Mc Tool wrote: Thu Jun 16, 2022 11:06 pm I'll bite 😁 .Why do you fit this X frame thing ,which to me looks like something Isambard Brunel could have come up with , I mean , obviously to stop Capri wavin her arse about ,but wouldn't a simple panard rod be better? I think there is something fundamentally wrong with clamping stuff to leaf springs .
So , what am I missing ( and dont nobody say a right leg 😁).
It's what Tickford did, though they welded the brackets to the axle casing. Simpler solution than the bracketry required for the panhard set up I'm told.
Think I was one of the first to fit the original Skorpion kit to my 2.8i back in 1992. Worked so well I had to uprate the front end to get rid of the understeer. Ended up with a beautifully neutral car that would four wheel drift in the wet. ;)
Most prevalent on the Mk1 3 litre, the issue with the leaf springs is that they would twist lengthways, allowing the axle to move up to an inch out of line with the body, from side to side.

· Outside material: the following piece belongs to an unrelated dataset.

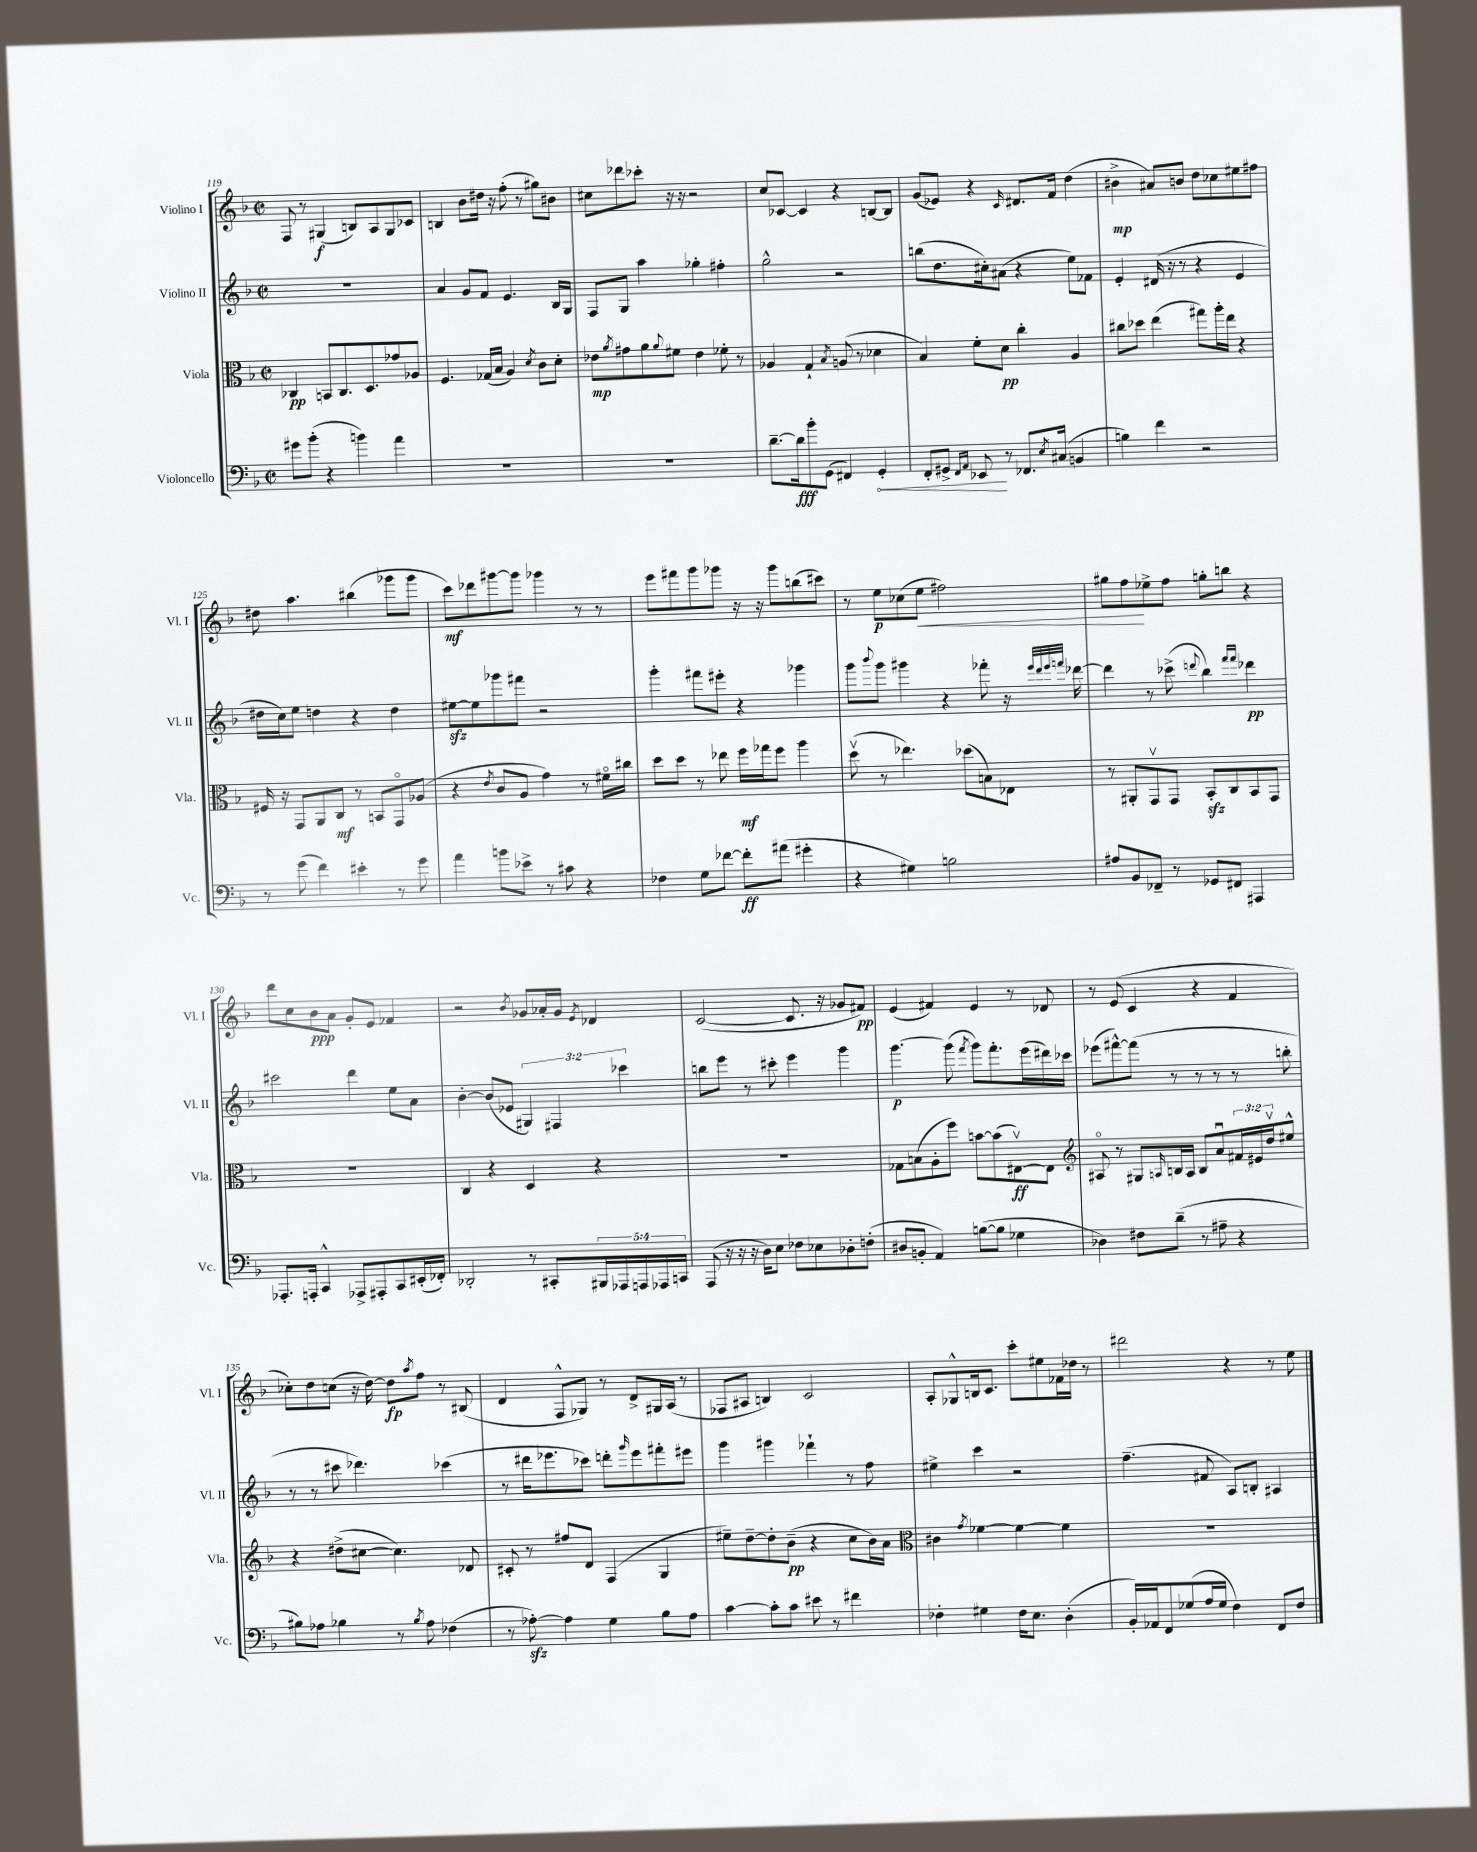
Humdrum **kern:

So you hammer into a corner and the axle stays put but the body moves outwards over it. Mid corner you hit a bump, the axle jumps outwards to line up with the body and you are taken backwards to the scene of the accident. :?
I agree that the x-frame is an industrial scale solution, but it does work.
To a smaller extent it also helps prevent the front of the diff trying to climb up under acceleration, by transmitting that twisting force into the leaf springs. On the original A-Frame this pushed all that force into the front end of the springs, which couldn't have been very good for them.
In the X-Frame it transmits the force equally to both ends of the spring. Still the same force in total applied to the spring, but not such great point loads.
So the simple answer is: a cheap solution which turned out to be more effective than anyone thought it would.
My old 2.8i is still on the road and still wearing it's original X-Frame and leaf springs. I'm told it still handles well. That could be due to the 1" front ARB and 5/8" rear ARB, and the 175, -1" front springs, plus the Skorpion strut brace as well though.